Germany’s economic confidence unexpectedly improved for the fourth consecutive month in March, a closely watched survey showed Tuesday, topping consensus expectations and hitting its highest level in three years. However, economists pointed out that while March’s small rise left the index at a high level, fears for Italy and Cyprus will likely affect sentiment in the future.
“We doubt that Germany’s recovery will be as strong as the survey now suggests,” said Jennifer McKeown, an economist at Capital Economics, in a note to clients.
The headline ZEW index, which measures investors’ expectations for the German economy in six months’ time, rose from 48.2 to 48.5. That’s the highest since April 2010, when German gross domestic product was growing at annual rates of around 5 percent. Economists polled by Bloomberg had called for a small fall to 48.1.
"After three substantial increases between December 2012 and February 2013, the indicator has stabilized in March at a respectable level," said ZEW President Clemens Fuest, in a statement.
"The political situation in Italy and the rescue package for Cyprus have increased the risk that the euro zone debt crisis will worsen again. This may have contributed to the fact that the indicator has not increased substantially this month," he said.

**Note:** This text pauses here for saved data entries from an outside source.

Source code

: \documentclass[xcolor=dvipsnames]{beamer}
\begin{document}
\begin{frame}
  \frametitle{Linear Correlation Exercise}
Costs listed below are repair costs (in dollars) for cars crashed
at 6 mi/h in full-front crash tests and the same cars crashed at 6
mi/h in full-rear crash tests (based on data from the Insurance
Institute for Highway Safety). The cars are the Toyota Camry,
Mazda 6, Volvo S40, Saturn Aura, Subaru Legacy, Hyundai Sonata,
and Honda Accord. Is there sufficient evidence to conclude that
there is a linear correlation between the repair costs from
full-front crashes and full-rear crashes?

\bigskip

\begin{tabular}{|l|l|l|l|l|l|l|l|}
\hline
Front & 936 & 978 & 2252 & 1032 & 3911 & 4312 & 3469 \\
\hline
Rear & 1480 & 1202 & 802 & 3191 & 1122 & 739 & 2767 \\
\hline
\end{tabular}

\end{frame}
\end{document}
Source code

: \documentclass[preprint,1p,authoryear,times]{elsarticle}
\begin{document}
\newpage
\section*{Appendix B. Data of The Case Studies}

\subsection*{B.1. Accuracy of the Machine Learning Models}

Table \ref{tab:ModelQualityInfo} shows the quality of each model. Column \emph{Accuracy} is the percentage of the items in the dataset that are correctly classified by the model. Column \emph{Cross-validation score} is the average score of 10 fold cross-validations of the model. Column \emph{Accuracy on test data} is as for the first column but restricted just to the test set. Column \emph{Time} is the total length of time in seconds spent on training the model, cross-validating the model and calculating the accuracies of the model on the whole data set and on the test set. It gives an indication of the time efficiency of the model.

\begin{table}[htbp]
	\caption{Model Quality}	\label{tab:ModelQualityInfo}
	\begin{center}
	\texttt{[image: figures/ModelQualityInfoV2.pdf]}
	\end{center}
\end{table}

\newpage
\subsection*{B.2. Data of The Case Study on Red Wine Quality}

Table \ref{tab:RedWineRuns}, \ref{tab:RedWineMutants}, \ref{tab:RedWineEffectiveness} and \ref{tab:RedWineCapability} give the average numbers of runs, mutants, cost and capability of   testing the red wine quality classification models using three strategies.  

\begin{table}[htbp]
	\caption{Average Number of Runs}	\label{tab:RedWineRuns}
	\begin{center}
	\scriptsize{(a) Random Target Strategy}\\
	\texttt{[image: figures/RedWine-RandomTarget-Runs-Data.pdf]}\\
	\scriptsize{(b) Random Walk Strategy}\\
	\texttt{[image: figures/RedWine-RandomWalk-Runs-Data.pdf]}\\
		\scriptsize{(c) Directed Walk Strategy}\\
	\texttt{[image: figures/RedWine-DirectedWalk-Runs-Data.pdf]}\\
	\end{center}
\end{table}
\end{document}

The current conditions index rose further too, pushing it back up to the level reached last autumn and adding to evidence that the economy is beginning to recover from the 0.6 percent GDP contraction seen in the final three months of last year.
But McKeown noted that the ZEW has never been a very reliable predictor of GDP growth. March’s increase in the headline index was the smallest since the last fall in November, suggesting that the Italian political stalemate and the slightly softer tone of recent German hard data are having an effect.
Also, most responses will have been taken before the flare-up of the crisis in Cyprus, which could damage sentiment regarding the financial system and economy of the euro zone as a whole.
“We suspect that sentiment will weaken in the coming months and, while Germany should continue to easily outperform the rest of the euro zone, a strong recovery seems like too much to hope for given falling demand from its main trading partners,” McKeown said.